**EXERCISE DESCRIPTION:** Check each line of the entries below for the string "gebied"; copy every line where it appears.

Saved data entries
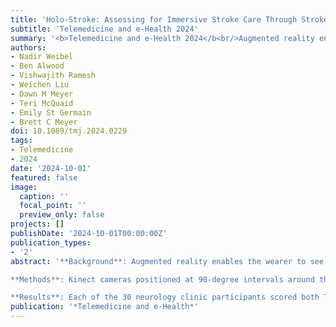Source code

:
 ```yaml
---
title: 'Holo-Stroke: Assessing for Immersive Stroke Care Through Stroke Hologram Teleportation'
subtitle: 'Telemedicine and e-Health 2024'
summary: '<b>Telemedicine and e-Health 2024</b<br/>Augmented reality enables the wearer to see both their physical environment and virtual objects. Holograms could allow 3D video of providers to be transmitted to distant sites, allowing patients to interact with virtual providers as if they are in the same physical space. Our aim was to determine if Tele-Stroke augmented with Holo-Stroke, compared with Tele-Stroke alone, could improve satisfaction and perception of immersion for the patient.'
authors:
- Nadir Weibel
- Ben Alwood
- Vishwajith Ramesh
- Weichen Liu
- Dawn M Meyer
- Teri McQuaid
- Emily St Germain
- Brett C Meyer
doi: 10.1089/tmj.2024.0229
tags:
- Telemedicine
- 2024
date: '2024-10-01'
featured: false
image:
  caption: ''
  focal_point: ''
  preview_only: false
projects: []
publishDate: '2024-10-01T00:00:00Z'
publication_types:
- '2'
abstract: '**Background**: Augmented reality enables the wearer to see both their physical environment and virtual objects. Holograms could allow 3D video of providers to be transmitted to distant sites, allowing patients to interact with virtual providers as if they are in the same physical space. Our aim was to determine if Tele-Stroke augmented with Holo-Stroke, compared with Tele-Stroke alone, could improve satisfaction and perception of immersion for the patient. <br/><br/>

**Methods**: Kinect cameras positioned at 90-degree intervals around the hub practitioner were used. Cameras streamed real-time optical video to a unity point-cloud program where the data were stitched together in a 360-degree view. The resultant hologram was positioned in 3D space and was visible through the head-mounted display by the patient. Radiology images were shared in Tele-Stroke and via hologram. Likert satisfaction questions were administered. Wilcoxon signed-rank testing was used.<br/><br/>

**Results**: Each of the 30 neurology clinic participants scored both Tele-Stroke and Holo-Stroke. Out of these, 29 patients completed the assessments (1 failure owing to computer reboot). Average age was 52 years, with 53.3% of the patients being female, 70.0% being White, and 13.3% being Hispanic. Likert scale score median "Overall" was 32 Tele-Stroke versus 48 Holo-Stroke (p < 0.00001), "Immersion" was 5 versus 10 (p < 0.00001), "Beneficial Technique" was 6 versus 10 (p < 0.00001), and "Ability to See Images" was 5 versus 10 (p < 0.00001). Discussion: Holo-Stroke 3D holographic Tele-Stroke exams resulted in feasibility, satisfaction, and high perception of immersion for the patient. Patients were enthusiastic for the more immersive, personal discussion with their provider and a robust way to experience radiology images. Though further assessments are needed, Holo-Stroke can help the provider "be there, not just see there!"'
publication: '*Telemedicine and e-Health*'
---
```


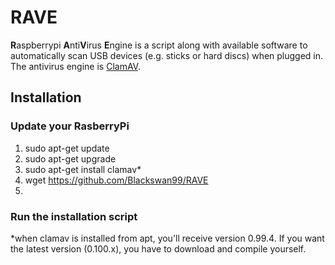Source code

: # RAVE
**R**aspberrypi **A**nti**V**irus **E**ngine is a script along with available software to automatically scan USB devices (e.g. sticks or hard discs) when plugged in. The antivirus engine is [ClamAV](https://www.clamav.net).

## Installation

### Update your RasberryPi
1. sudo apt-get update
2. sudo apt-get upgrade
3. sudo apt-get install clamav*
4. wget https://github.com/Blackswan99/RAVE
5. 

### Run the installation script

 
 
 
 
*when clamav is installed from apt, you'll receive version 0.99.4. If you want the latest version (0.100.x), you have to download and compile yourself.

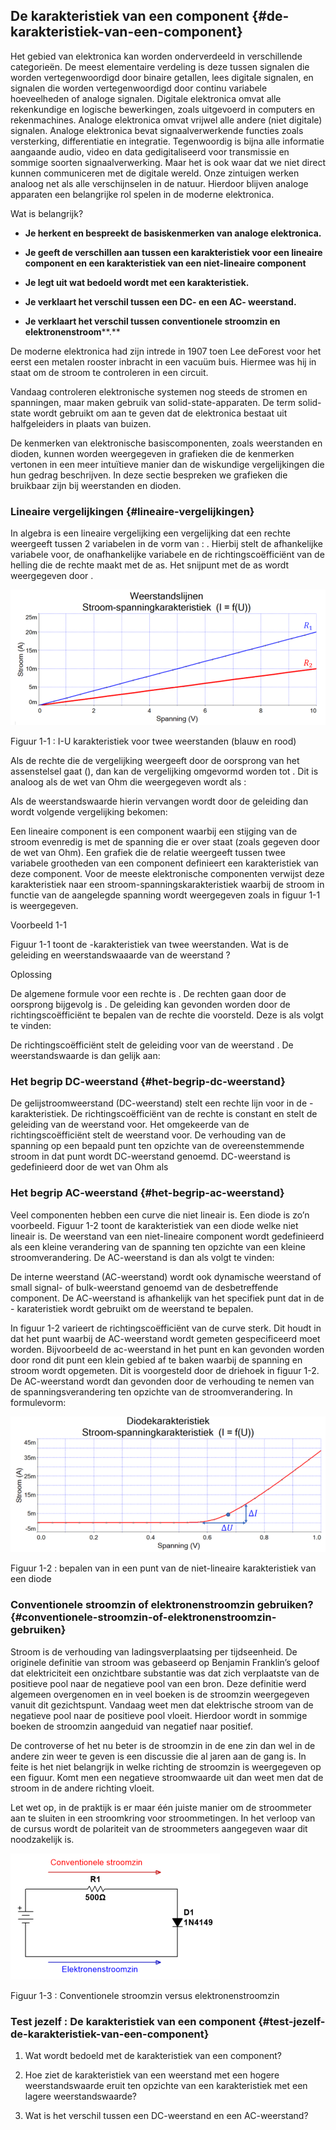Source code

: ## De karakteristiek van een component {#de-karakteristiek-van-een-component}

Het gebied van elektronica kan worden onderverdeeld in verschillende categorieën. De meest elementaire verdeling is deze tussen signalen die worden vertegenwoordigd door binaire getallen, lees digitale signalen, en signalen die worden vertegenwoordigd door continu variabele hoeveelheden of analoge signalen. Digitale elektronica omvat alle rekenkundige en logische bewerkingen, zoals uitgevoerd in computers en rekenmachines. Analoge elektronica omvat vrijwel alle andere (niet digitale) signalen. Analoge elektronica bevat signaalverwerkende functies zoals versterking, differentiatie en integratie. Tegenwoordig is bijna alle informatie aangaande audio, video en data gedigitaliseerd voor transmissie en sommige soorten signaalverwerking. Maar het is ook waar dat we niet direct kunnen communiceren met de digitale wereld. Onze zintuigen werken analoog net als alle verschijnselen in de natuur. Hierdoor blijven analoge apparaten een belangrijke rol spelen in de moderne elektronica.

Wat is belangrijk?

*   **Je herkent en bespreekt de basiskenmerken van analoge elektronica.**

*   **Je geeft de verschillen aan tussen een karakteristiek voor een lineaire component en een karakteristiek van een niet-lineaire component**

*   **Je legt uit wat bedoeld wordt met een karakteristiek.**

*   **Je verklaart het verschil tussen een DC- en een AC- weerstand.**

*   **Je verklaart het verschil tussen conventionele stroomzin en elektronenstroom****.**

De moderne elektronica had zijn intrede in 1907 toen Lee deForest voor het eerst een metalen rooster inbracht in een vacuüm buis. Hiermee was hij in staat om de stroom te controleren in een circuit.

Vandaag controleren elektronische systemen nog steeds de stromen en spanningen, maar maken gebruik van solid-state-apparaten. De term solid-state wordt gebruikt om aan te geven dat de elektronica bestaat uit halfgeleiders in plaats van buizen.

De kenmerken van elektronische basiscomponenten, zoals weerstanden en dioden, kunnen worden weergegeven in grafieken die de kenmerken vertonen in een meer intuïtieve manier dan de wiskundige vergelijkingen die hun gedrag beschrijven. In deze sectie bespreken we grafieken die bruikbaar zijn bij weerstanden en dioden.

### Lineaire vergelijkingen {#lineaire-vergelijkingen}

In algebra is een lineaire vergelijking een vergelijking dat een rechte weergeeft tussen 2 variabelen in de vorm van : . Hierbij stelt de afhankelijke variabele voor, de onafhankelijke variabele en de richtingscoëfficiënt van de helling die de rechte maakt met de as. Het snijpunt met de as wordt weergegeven door .

![](/assets/afbeelding_1.png)

Figuur 1-1 : I-U karakteristiek voor twee weerstanden (blauw en rood)

Als de rechte die de vergelijking weergeeft door de oorsprong van het assenstelsel gaat (), dan kan de vergelijking omgevormd worden tot . Dit is analoog als de wet van Ohm die weergegeven wordt als :

Als de weerstandswaarde hierin vervangen wordt door de geleiding dan wordt volgende vergelijking bekomen:

Een lineaire component is een component waarbij een stijging van de stroom evenredig is met de spanning die er over staat (zoals gegeven door de wet van Ohm). Een grafiek die de relatie weergeeft tussen twee variabele grootheden van een component definieert een karakteristiek van deze component. Voor de meeste elektronische componenten verwijst deze karakteristiek naar een stroom-spanningskarakteristiek waarbij de stroom in functie van de aangelegde spanning wordt weergegeven zoals in figuur 1-1 is weergegeven.

Voorbeeld 1-1

Figuur 1-1 toont de -karakteristiek van twee weerstanden. Wat is de geleiding en weerstandswaaarde van de weerstand ?

Oplossing

De algemene formule voor een rechte is . De rechten gaan door de oorsprong bijgevolg is . De geleiding kan gevonden worden door de richtingscoëfficiënt te bepalen van de rechte die voorsteld. Deze is als volgt te vinden:

De richtingscoëfficiënt stelt de geleiding voor van de weerstand . De weerstandswaarde is dan gelijk aan:

### Het begrip DC-weerstand {#het-begrip-dc-weerstand}

De gelijstroomweerstand (DC-weerstand) stelt een rechte lijn voor in de -karakteristiek. De richtingscoëfficiënt van de rechte is constant en stelt de geleiding van de weerstand voor. Het omgekeerde van de richtingscoëfficiënt stelt de weerstand voor. De verhouding van de spanning op een bepaald punt ten opzichte van de overeenstemmende stroom in dat punt wordt DC-weerstand genoemd. DC-weerstand is gedefinieerd door de wet van Ohm als

### Het begrip AC-weerstand {#het-begrip-ac-weerstand}

Veel componenten hebben een curve die niet lineair is. Een diode is zo’n voorbeeld. Figuur 1-2 toont de karakteristiek van een diode welke niet lineair is. De weerstand van een niet-lineaire component wordt gedefinieerd als een kleine verandering van de spanning ten opzichte van een kleine stroomverandering. De AC-weerstand is dan als volgt te vinden:

De interne weerstand (AC-weerstand) wordt ook dynamische weerstand of small signal- of bulk-weerstand genoemd van de desbetreffende component. De AC-weerstand is afhankelijk van het specifiek punt dat in de - karateristiek wordt gebruikt om de weerstand te bepalen.

In figuur 1-2 varieert de richtingscoëfficiënt van de curve sterk. Dit houdt in dat het punt waarbij de AC-weerstand wordt gemeten gespecificeerd moet worden. Bijvoorbeeld de ac-weerstand in het punt en kan gevonden worden door rond dit punt een klein gebied af te baken waarbij de spanning en stroom wordt opgemeten. Dit is voorgesteld door de driehoek in figuur 1-2\. De AC-weerstand wordt dan gevonden door de verhouding te nemen van de spanningsverandering ten opzichte van de stroomverandering. In formulevorm:

![](/assets/afbeelding_448.png)

Figuur 1-2 : bepalen van in een punt van de niet-lineaire karakteristiek van een diode

### Conventionele stroomzin of elektronenstroomzin gebruiken? {#conventionele-stroomzin-of-elektronenstroomzin-gebruiken}

Stroom is de verhouding van ladingsverplaatsing per tijdseenheid. De originele definitie van stroom was gebaseerd op Benjamin Franklin’s geloof dat elektriciteit een onzichtbare substantie was dat zich verplaatste van de positieve pool naar de negatieve pool van een bron. Deze definitie werd algemeen overgenomen en in veel boeken is de stroomzin weergegeven vanuit dit gezichtspunt. Vandaag weet men dat elektrische stroom van de negatieve pool naar de positieve pool vloeit. Hierdoor wordt in sommige boeken de stroomzin aangeduid van negatief naar positief.

De controverse of het nu beter is de stroomzin in de ene zin dan wel in de andere zin weer te geven is een discussie die al jaren aan de gang is. In feite is het niet belangrijk in welke richting de stroomzin is weergegeven op een figuur. Komt men een negatieve stroomwaarde uit dan weet men dat de stroom in de andere richting vloeit.

Let wet op, in de praktijk is er maar één juiste manier om de stroommeter aan te sluiten in een stroomkring voor stroommetingen. In het verloop van de cursus wordt de polariteit van de stroommeters aangegeven waar dit noodzakelijk is.

![](/assets/afbeelding_450.png)

Figuur 1-3 : Conventionele stroomzin versus elektronenstroomzin

### Test jezelf : De karakteristiek van een component {#test-jezelf-de-karakteristiek-van-een-component}

1.  Wat wordt bedoeld met de karakteristiek van een component?

2.  Hoe ziet de karakteristiek van een weerstand met een hogere weerstandswaarde eruit ten opzichte van een karakteristiek met een lagere weerstandswaarde?

3.  Wat is het verschil tussen een DC-weerstand en een AC-weerstand?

**OUTPUT OF THE TASK:**
Het gebied van elektronica kan worden onderverdeeld in verschillende categorieën. De meest elementaire verdeling is deze tussen signalen die worden vertegenwoordigd door binaire getallen, lees digitale signalen, en signalen die worden vertegenwoordigd door continu variabele hoeveelheden of analoge signalen. Digitale elektronica omvat alle rekenkundige en logische bewerkingen, zoals uitgevoerd in computers en rekenmachines. Analoge elektronica omvat vrijwel alle andere (niet digitale) signalen. Analoge elektronica bevat signaalverwerkende functies zoals versterking, differentiatie en integratie. Tegenwoordig is bijna alle informatie aangaande audio, video en data gedigitaliseerd voor transmissie en sommige soorten signaalverwerking. Maar het is ook waar dat we niet direct kunnen communiceren met de digitale wereld. Onze zintuigen werken analoog net als alle verschijnselen in de natuur. Hierdoor blijven analoge apparaten een belangrijke rol spelen in de moderne elektronica.
In figuur 1-2 varieert de richtingscoëfficiënt van de curve sterk. Dit houdt in dat het punt waarbij de AC-weerstand wordt gemeten gespecificeerd moet worden. Bijvoorbeeld de ac-weerstand in het punt en kan gevonden worden door rond dit punt een klein gebied af te baken waarbij de spanning en stroom wordt opgemeten. Dit is voorgesteld door de driehoek in figuur 1-2\. De AC-weerstand wordt dan gevonden door de verhouding te nemen van de spanningsverandering ten opzichte van de stroomverandering. In formulevorm:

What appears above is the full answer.